Aux termes de l’article 1094-1 du Code civil « pour le cas où l’époux laisserait des enfants ou descendants, issus ou non du mariage, il pourra disposer en faveur de l’autre époux, soit de la  propriété de ce dont il pourrait disposer en faveur d’un étranger, soit d’un quart de ses biens en propriété et des trois autres quarts en  usufruit, soit encore de la totalité de ses biens en usufruit seulement.» Aussi, le défunt dispose-t-il de trois options :
- Soit il octroie au conjoint survivant la totalité de ses biens en usufruit seulement
- Soit il octroie au conjoint survivant la quotité disponible spéciale à hauteur de la quotité disponible ordinaire en pleine propriété
- Soit il octroie au conjoint survivant la quotité disponible à hauteur d’un quart de ses biens en  propriété et des trois autres quarts en usufruit

L’article 916 du Code Civil dispose que « à défaut de descendant et de conjoint survivant non divorcé, les libéralités par actes entre vifs ou testamentaires pourront épuiser la
totalité des biens. »

Il en résulte que, dans cette seule hypothèse, le défunt peut librement disposer de l’intégralité de son  patrimoine par voie de libéralités.

En cas de libéralités consenties à des tiers et au conjoint survivant en présence d’héritiers réservataires, les deux quotités disponibles ne peuvent se cumuler et doivent être « combinées ».
La jurisprudence décide que l’ensemble des libéralités ne peut excéder la quotité disponible ordinaire majorée de l’usufruit de la réserve.

Le droit à la réserve est un droit d’ordre public.
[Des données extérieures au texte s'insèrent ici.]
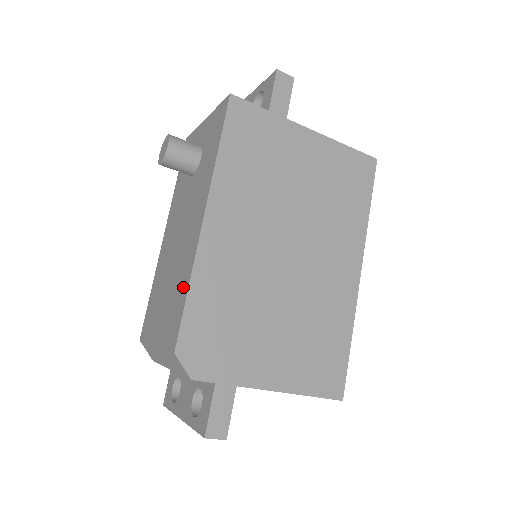
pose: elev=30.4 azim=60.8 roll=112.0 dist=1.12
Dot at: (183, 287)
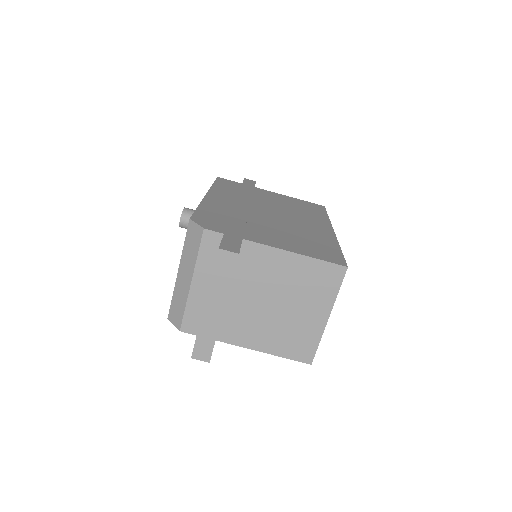
Dot at: occluded
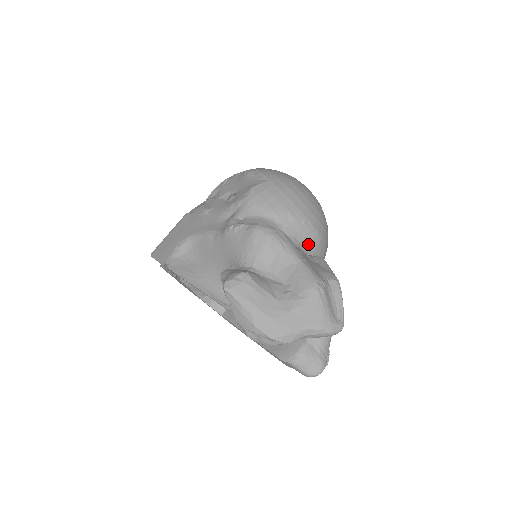
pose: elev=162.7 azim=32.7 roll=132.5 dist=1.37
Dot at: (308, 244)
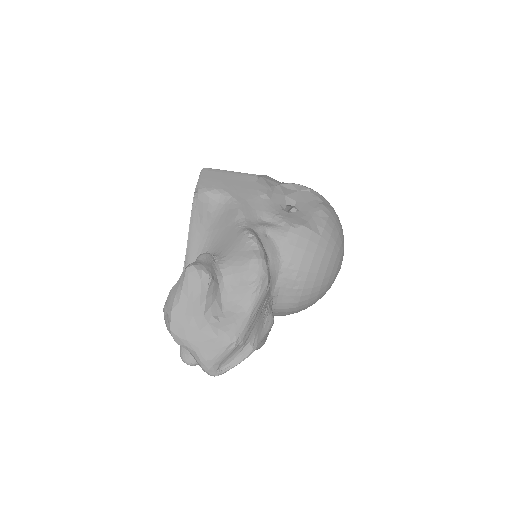
Dot at: (282, 301)
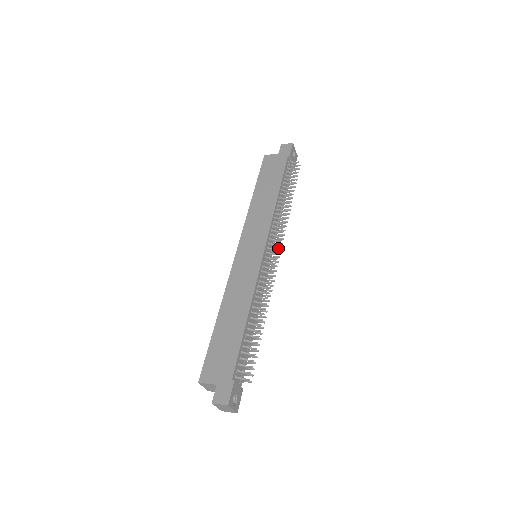
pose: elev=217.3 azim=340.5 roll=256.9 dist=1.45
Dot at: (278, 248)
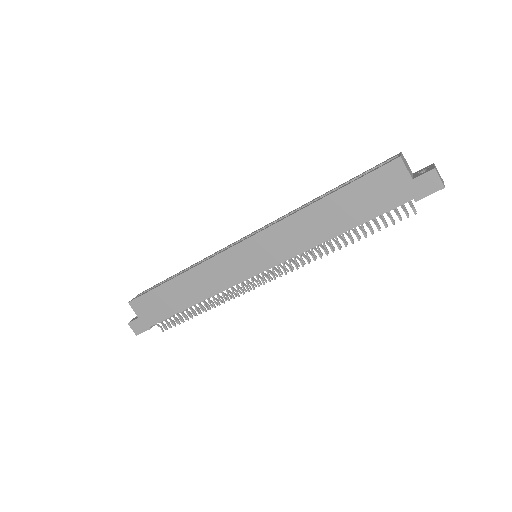
Dot at: (280, 271)
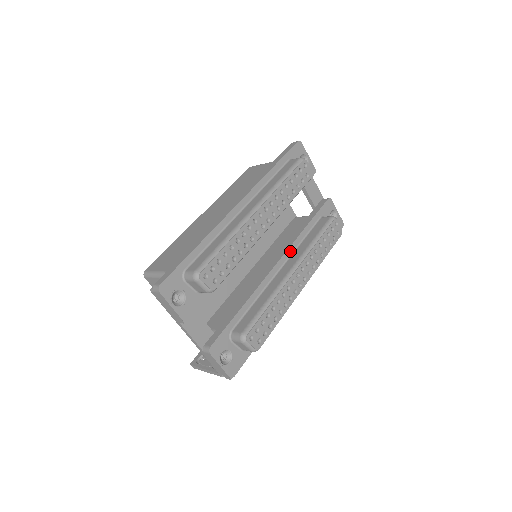
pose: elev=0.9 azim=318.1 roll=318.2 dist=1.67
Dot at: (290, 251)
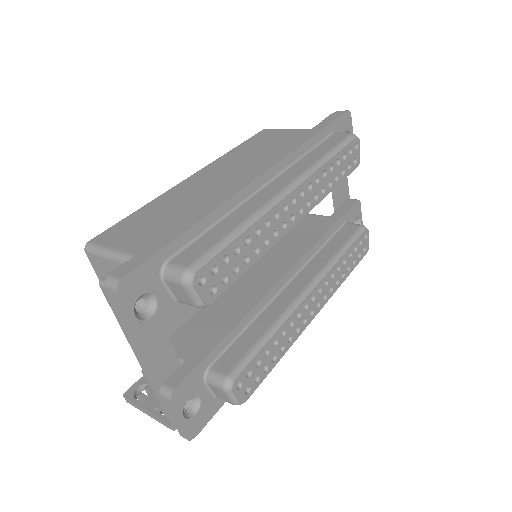
Dot at: (304, 260)
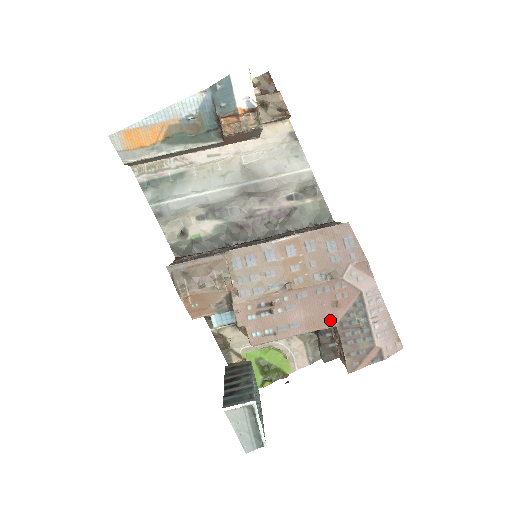
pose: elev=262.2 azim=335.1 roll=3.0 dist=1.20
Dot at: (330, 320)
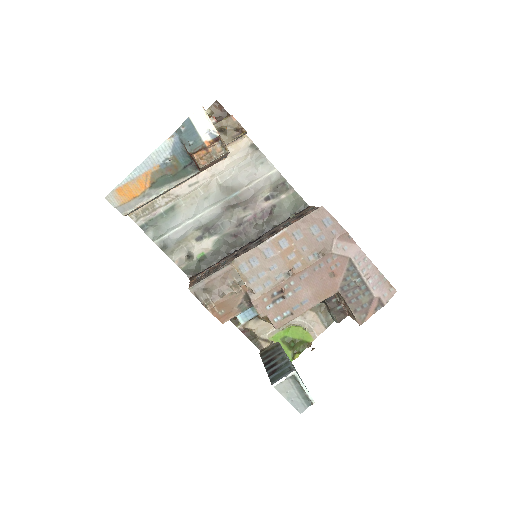
Dot at: (332, 288)
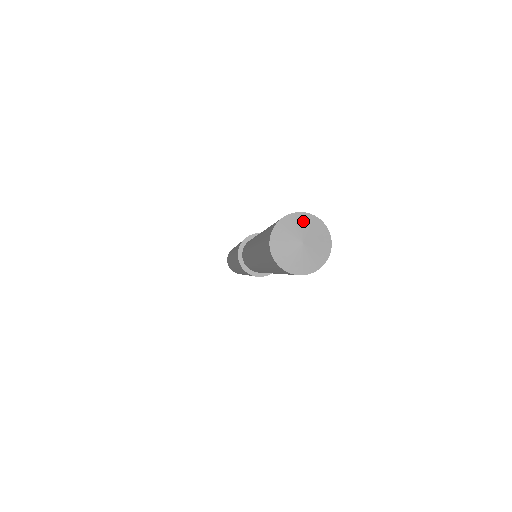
Lorsque les libéralités consenties par le défunt excèdent le montant de la réserve, les héritiers peuvent demander la réduction
de ces libéralités jusqu’à concurrence de la reconstitution de la réserve.
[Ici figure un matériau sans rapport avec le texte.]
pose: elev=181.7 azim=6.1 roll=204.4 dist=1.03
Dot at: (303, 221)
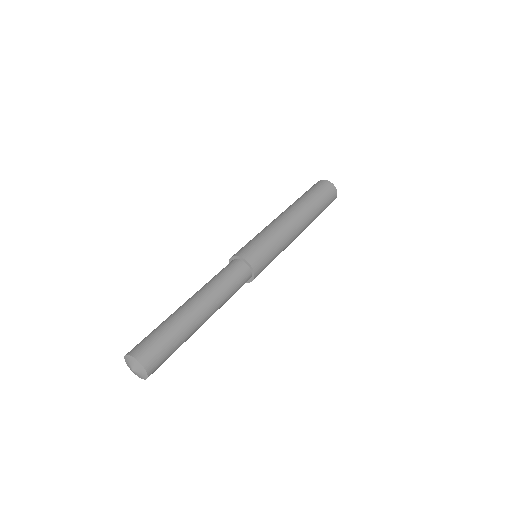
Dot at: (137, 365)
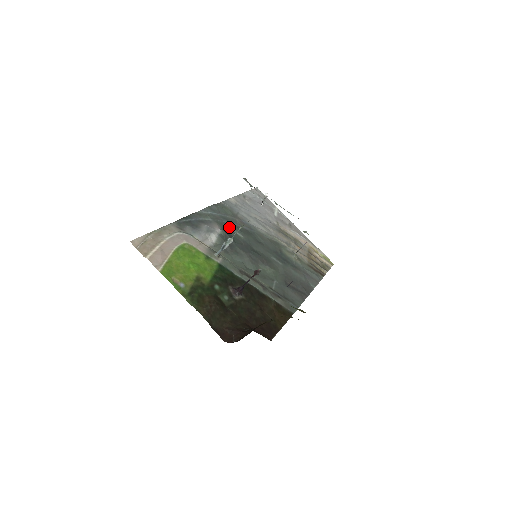
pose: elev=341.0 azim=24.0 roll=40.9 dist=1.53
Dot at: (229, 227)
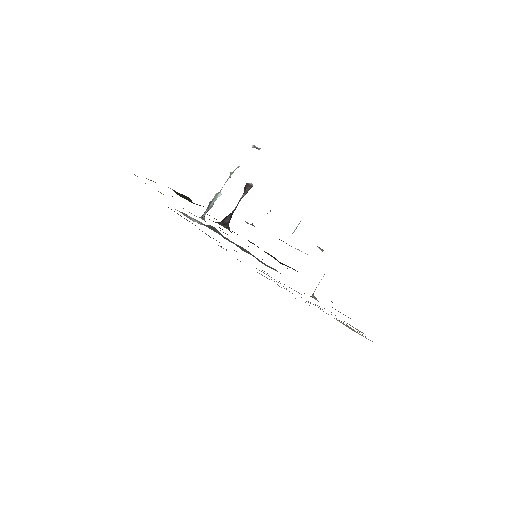
Dot at: occluded
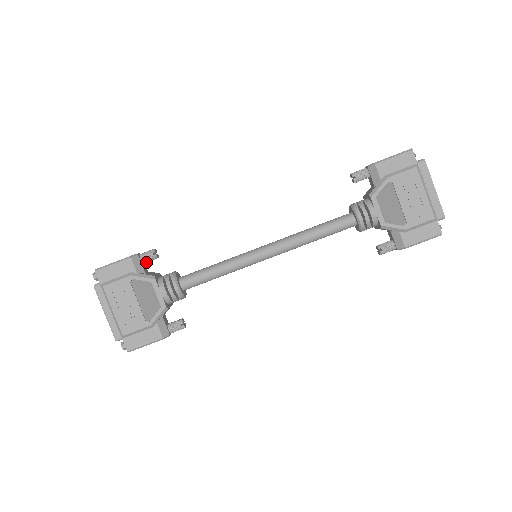
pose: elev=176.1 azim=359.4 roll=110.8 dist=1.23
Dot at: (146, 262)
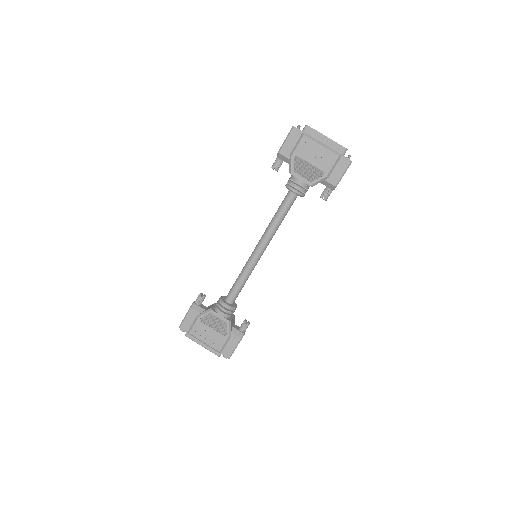
Dot at: (201, 303)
L’héritier réservataire peut toutefois renoncer à sa réserve soit à l’ouverture de la succession, soit de façon anticipée, soit dans le cadre d’une donation-partage transgénérationnelle.

La protection de la réserve a lieu en valeur. Les héritiers réservataires ne peuvent exiger la réduction en nature de la libéralité excessive.
Le calcul de la réserve est nécessaire pour vérifier si les libéralités consenties par le défunt excèdent ou non la quotité disponible.

La réserve se calcule sur la masse des biens existants au décès après déduction des dettes et des charges, auxquels on réunit fictivement les biens donnés par donations entre vifs.

Les biens existants sont les biens laissés par le défunt à son décès, y compris les biens dont il a disposé par legs ou institution contractuelle. Sont exclus les droits éteints par le décès du titulaire et les biens faisant l’objet d’un droit de retour légal ou conventionnel.
Les biens compris dans la masse sont évalués au jour du décès.

Sont fictivement réunies à la masse des biens existants, toutes les donations entre vifs consenties par le défunt quelle que soit la forme de la donation, y compris les donations-partages, après déduction des dettes et des charges les grevant. Il importe peu que le gratifié soit un héritier ou un étranger à la succession. Sont exclus les actes non qualifiés de donations.

La réunion des biens donnés entre vifs peut être demandée par tous ceux qui ont un intérêt à la détermination de la masse partageable. La preuve de la donation incombe au demandeur. Celui-ci est tiers à l’acte de donation, donc la preuve peut être faite par tous moyens.

Les biens fictivement rapportés sont évalués d’après leur état à l’époque de la donation et leur valeur à l’ouverture de la succession (votre expert est compétent pour réaliser cette évaluation : contactez-nous). Pour les biens antérieurement aliénés, on tient compte de leur valeur au jour de l’aliénation, sauf en cas de subrogation d’un nouveau bien.

Ensuite, on calcule sur l’ensemble de ces biens la quotité disponible dont le défunt a pu disposer eu égard aux droits des héritiers réservataires.